→ Stored data entries:

━━━━━━━━━━

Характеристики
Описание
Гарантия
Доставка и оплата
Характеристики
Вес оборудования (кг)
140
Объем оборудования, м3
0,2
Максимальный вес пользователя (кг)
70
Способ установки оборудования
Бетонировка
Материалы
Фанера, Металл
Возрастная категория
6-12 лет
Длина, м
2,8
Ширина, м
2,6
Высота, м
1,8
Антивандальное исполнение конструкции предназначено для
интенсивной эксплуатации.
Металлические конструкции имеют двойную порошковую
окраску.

━━━━━━━━━━

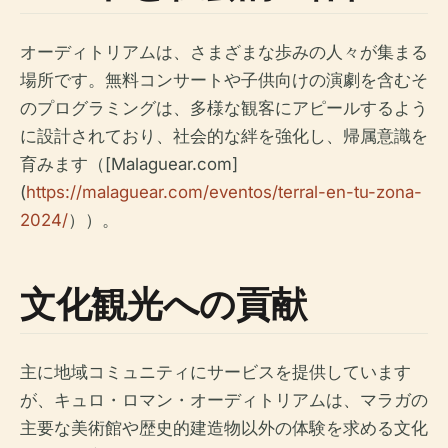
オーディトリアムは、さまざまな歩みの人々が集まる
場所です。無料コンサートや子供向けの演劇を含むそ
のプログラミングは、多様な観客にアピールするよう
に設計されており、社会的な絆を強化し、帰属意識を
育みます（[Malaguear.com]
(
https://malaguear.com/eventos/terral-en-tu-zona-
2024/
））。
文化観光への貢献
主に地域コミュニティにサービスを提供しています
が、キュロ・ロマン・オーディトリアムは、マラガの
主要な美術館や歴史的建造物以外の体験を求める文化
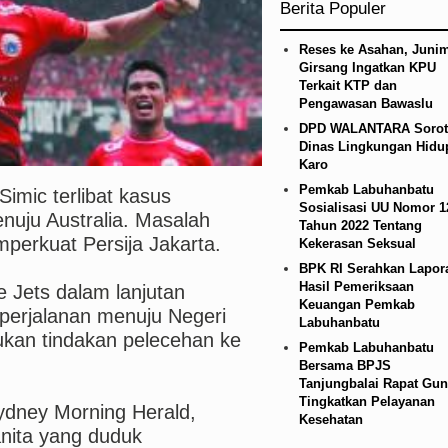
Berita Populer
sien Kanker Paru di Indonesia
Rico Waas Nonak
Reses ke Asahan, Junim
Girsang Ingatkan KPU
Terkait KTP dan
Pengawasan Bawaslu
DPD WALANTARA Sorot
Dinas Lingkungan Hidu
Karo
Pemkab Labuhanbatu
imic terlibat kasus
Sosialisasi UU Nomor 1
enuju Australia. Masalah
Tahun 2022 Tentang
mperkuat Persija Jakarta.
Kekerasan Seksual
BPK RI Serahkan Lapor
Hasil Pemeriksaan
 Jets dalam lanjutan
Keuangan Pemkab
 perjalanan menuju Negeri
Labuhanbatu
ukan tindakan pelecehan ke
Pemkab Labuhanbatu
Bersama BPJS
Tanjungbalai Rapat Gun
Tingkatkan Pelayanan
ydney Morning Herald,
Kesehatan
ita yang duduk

━━━━━━━━━━

→ About this exercise:
Collect every line of the data above that contains the string "オーディトリアムは", copying each one in full. Case counts.

→ Output for this task:
オーディトリアムは、さまざまな歩みの人々が集まる
が、キュロ・ロマン・オーディトリアムは、マラガの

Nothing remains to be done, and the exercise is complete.